Der Beginn des „Rheingoldes“ ist ein Traum. Als ich den ersten der 136 Takte 1993 das erste Mal in der Deutschen Oper Berlin lauschte, stockte mir der Atem; ich habe das Vorspiel danach wochenlang mehrmals täglich gehört. Das tiefe, summende Es der Kontrabässe, das allmähliche Entstehen des Es-Dur-Dreiklangs sollen den Anfang der Welt symbolisieren. Allein dieses Vorspiel aus den Tiefen des Rheines ist, wenn es perfekt dargeboten wird, den gesamten Eintritt wert. Leider zerstört an diesem Abend der fürchterliche Einsatz eines Hornes und das kurze Geplapper einer Dame in im ersten Rang, Reihe 7, Platz 4, den magischen Moment. Das mangelnde Gespür für Ruhe ist leider ein weitverbreitetes Phänomen in Konzerthäusern.

Doch für die nächsten zwei Stunden und 38 Minuten herrscht alsdann fast absolute Ruhe im Saal des Schiller Theaters. Die Zuschauer lassen sich dermaßen von der großartigen Musik, von der Geschichte von Göttern, Riesen und Zwergen, die um Gold und Macht buhlen, mitreißen, dass sie fast starr in ihren Sitzen zu kleben scheinen.

Auch Susanne Joost, 66, aus dem brandenburgischen Kleinmachnow und ihre Tochter Sophie Joost, 27, aus Rostock sind von dem „Vorabend“ des „Ringes“ begeistert. „Mein Mann Hans-Georg hat uns mit Wagner infiziert, nachdem er sich bei Spiegel TV für die Erkennungsmelodie aus der Ouvertüre des Rienzi begeistert hatte“, sagt Susanne Joost. Für die Brandenburgerin ist es der zehnte Ring – die Inszenierung von Guy Cassiers an der Staatsoper hat sie bereits einmal gesehen. „Mich fasziniert auch die Story des Rings“, sagt Susanne Joost, „man kann die zentralen Themen wie Macht- und Geldgier ohne weiteres aus der Wagner-Tetralogie auf die Gesellschaft von heute übertragen.“

Stefanie Scharnagel, 28, und Andreas Wiesenmüller, 30, sind aus dem Epizentrum für Wagners Musik, Bayreuth, nach Berlin gezogen.

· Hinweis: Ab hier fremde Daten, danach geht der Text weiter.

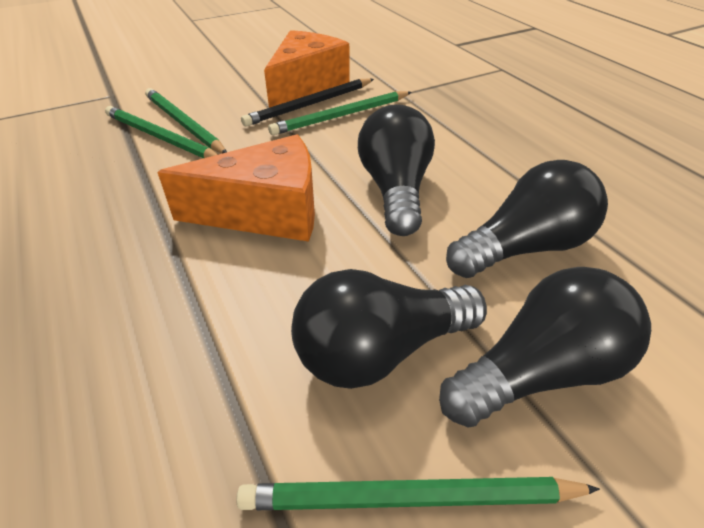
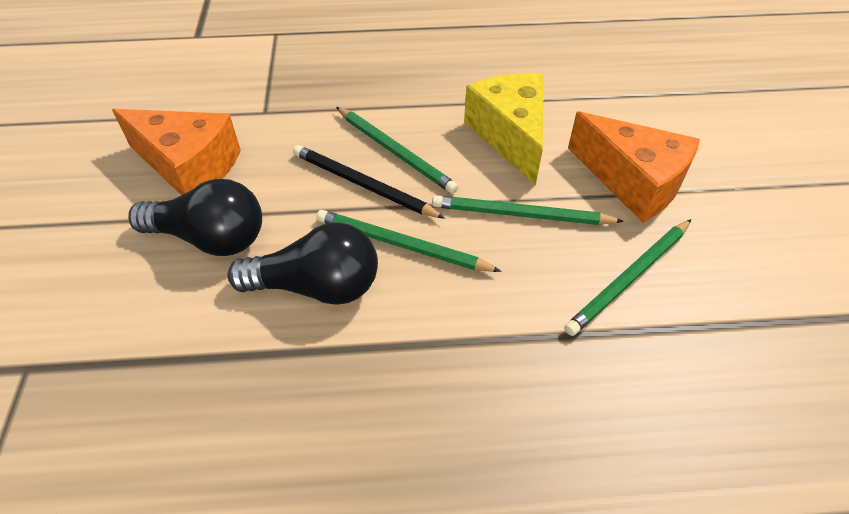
black light bulb: 4 -> 2
yellow cheese: 0 -> 1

Beide haben bereits eine Generalprobe der Walküre im Bayreuther Festspielhaus gehört; jetzt hat sie ihm den „Ring“ zum Geburtstag geschenkt. „Die Staatskapelle Berlin unter Daniel Barenboim spielt grandios“, sagt Stefanie Scharnagel, die als „junger Freund“ die Staatsoper unterstützt. Am besten gefällt der 28-Jährigen an diesem Abend Falko Struckmann als Riese Fafner; Andreas Wiesenmüller favorisiert Matti Salminen als Riese Fasolt.

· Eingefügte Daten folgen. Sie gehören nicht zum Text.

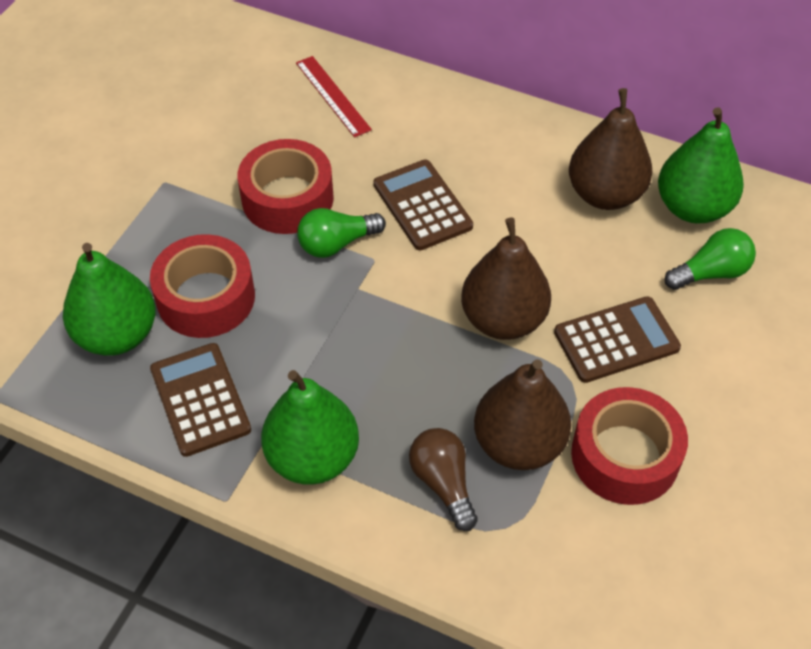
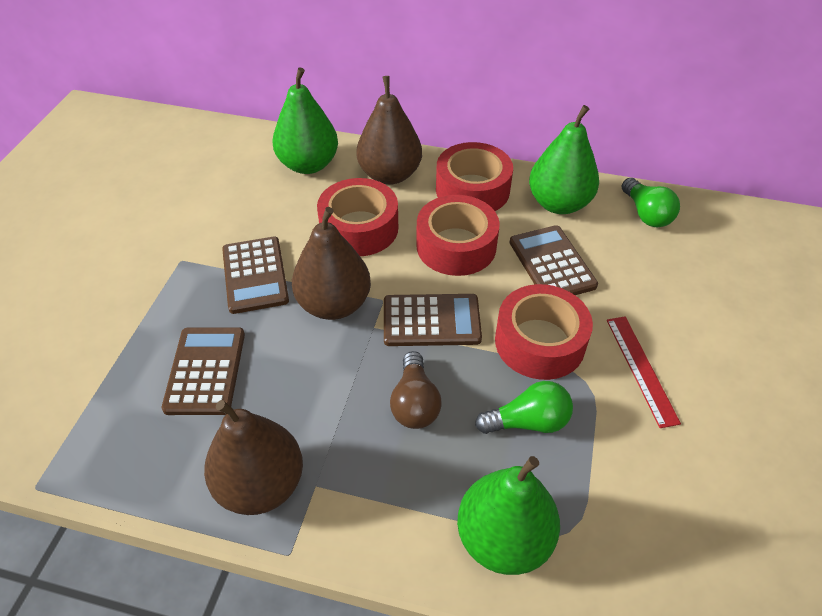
brown calculator: 3 -> 4
red tape: 3 -> 4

Großer Beifall brandet an diesem Abend für Jochen Schmeckenbecher als Alberich, für die drei Rheintöchter Evelin Novak, Anna Danik und Anna Lapkovskaja sowie für Maestro Daniel Barenboim und seinen Klangkörper auf. Den meisten Applaus bekommt an diesem wunderbaren Abend in der Staatsoper der Altmeister Matti Salminen, der derzeit auch noch an der Deutschen Oper Berlin König Marke in „Tristan und Isolde“ zum Besten gibt. Mir ist der Bass des bald 71-Jährigen schon ein wenig zu brüchig, einfach nicht mehr frisch genug. Aber Fans hören ja beim Zuhören oft auch die Stimme aus alten, besseren Tagen, die sich im Gehirn festgesetzt hat.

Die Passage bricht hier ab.